Who will be affected by the CFPB proposals? 

The CFPB said it estimates around 17 companies would be captured, accounting for 88% of market share. 

Peer-to-peer platforms like Venmo and Cash App and cryptocurrency wallets would also be included, CFPB officials said. 

A major transformation in how banking services are provided is underway in the US, with a growing number of consumers linking their bank accounts to digital wallets such as Apple Pay. 

“Big Tech and other companies operating in consumer finance markets blur the traditional lines that have separated banking and payments from commercial activities,” the CFPB said.  

It believes “this blurring can put consumers at risk, especially when the same traditional banking safeguards, like deposit insurance, may not apply”.  

“Despite their impact on consumer finance, Big Tech and other nonbank companies operating in the payments sphere do not receive the same regulatory scrutiny and oversight as banks and credit unions,” Chopra said.  


Why is the CFPB seeking to regulate payments and digital wallets? 

While the CFPB has enforcement authority over Big Tech firms, the proposals would allow its examiners to carefully scrutinise their activities “to ensure they are following the law” and monitor their executives. 

Specifically, the agency said, the proposals would ensure Big Tech firms “adhere to applicable funds transfer, privacy, and other consumer protection laws” and “play by the same rules as banks and credit unions”. 

The regulator said digital apps’ share of e-commerce payments has grown to match, and in some cases overtake, that of traditional payment tools such as credit and debit cards.  

The public will be consulted before final implementation of any new rules. 


Is further regulation of Big Tech likely?  

Recently, Chopra spoke out about the encroachment of Big Tech in the payments space, noting in a speech that the US was “lurching toward a consolidated market structure, like the one that has emerged in China, that blurs the lines between payments and commerce and creates the incentives for excessive surveillance and even financial censorship”.  

Legal experts said Big Tech, fintech, and digital payments firms should watch the developments closely as more scrutiny of their activity is inevitable. 

“Hint: Touch money, get regulated like banks,” said Kathleen McMahon, management consultant at AdaptivProcess Consulting and a former Wells Fargo VP. “That’s what is coming down the pipeline fast for fintech and nonbanks. This is still in the proposal stage, but such an announcement typically indicates they are far down the path to finalising this already. Heads up.” 

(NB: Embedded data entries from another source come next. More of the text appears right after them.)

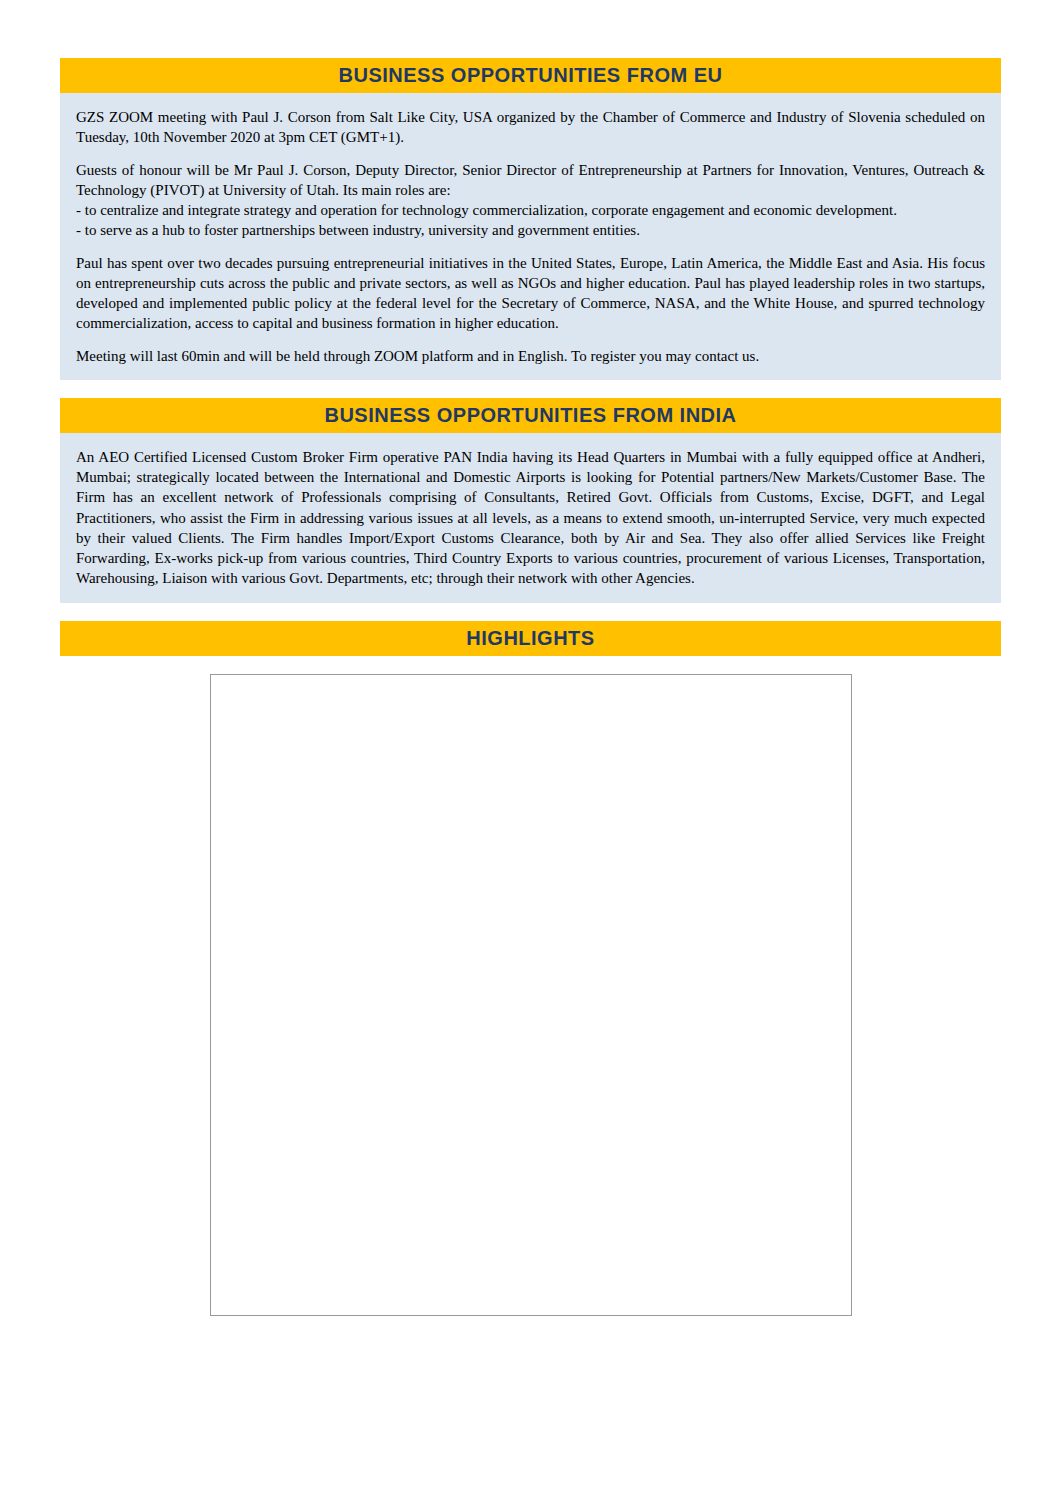BUSINESS OPPORTUNITIES FROM EU
GZS ZOOM meeting with Paul J. Corson from Salt Like City, USA organized by the Chamber of Commerce and Industry of Slovenia scheduled on Tuesday, 10th November 2020 at 3pm CET (GMT+1).
Guests of honour will be Mr Paul J. Corson, Deputy Director, Senior Director of Entrepreneurship at Partners for Innovation, Ventures, Outreach & Technology (PIVOT) at University of Utah. Its main roles are:
- to centralize and integrate strategy and operation for technology commercialization, corporate engagement and economic development.
- to serve as a hub to foster partnerships between industry, university and government entities.
Paul has spent over two decades pursuing entrepreneurial initiatives in the United States, Europe, Latin America, the Middle East and Asia. His focus on entrepreneurship cuts across the public and private sectors, as well as NGOs and higher education. Paul has played leadership roles in two startups, developed and implemented public policy at the federal level for the Secretary of Commerce, NASA, and the White House, and spurred technology commercialization, access to capital and business formation in higher education.
Meeting will last 60min and will be held through ZOOM platform and in English. To register you may contact us.
BUSINESS OPPORTUNITIES FROM INDIA
An AEO Certified Licensed Custom Broker Firm operative PAN India having its Head Quarters in Mumbai with a fully equipped office at Andheri, Mumbai; strategically located between the International and Domestic Airports is looking for Potential partners/New Markets/Customer Base. The Firm has an excellent network of Professionals comprising of Consultants, Retired Govt. Officials from Customs, Excise, DGFT, and Legal Practitioners, who assist the Firm in addressing various issues at all levels, as a means to extend smooth, un-interrupted Service, very much expected by their valued Clients. The Firm handles Import/Export Customs Clearance, both by Air and Sea. They also offer allied Services like Freight Forwarding, Ex-works pick-up from various countries, Third Country Exports to various countries, procurement of various Licenses, Transportation, Warehousing, Liaison with various Govt. Departments, etc; through their network with other Agencies.
HIGHLIGHTS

Tim Wu, Columbia University law professor and tech regulation expert said the CFPB’s proposal is “an important step in the right direction” to protect consumers from abusive practices. Massachusetts Senator Elisabeth Warren, an advocate for consumer protection, said the CFPB’s proposal is “an important step to protect consumers from Big Tech”. 


CUBE comment 

US regulators have long danced around the issue of how to supervise aspects of fintech, and the mantra “act like a bank, get regulated like a bank” has been used as a threat against technology firms that offer financial products. 

Now, the CFPB has made a move and has put the biggest names on notice that it aims to perform financial examinations on its books if it wishes to continue serving consumers with digital wallets and payment products. 

The growth of digital payments over the last decade has been nothing short of staggering, and the pace at which technology firms have outflanked banks offering traditional brick-and-mortar services has left regulators trailing. 

As experts have noted, however, supervision is now catching up. Any fintech, Big Tech, non-bank payment firm active in the digital transaction space should be aware of what is coming on the horizon, and develop a robust compliance strategy ready for the level of examination coming down the line.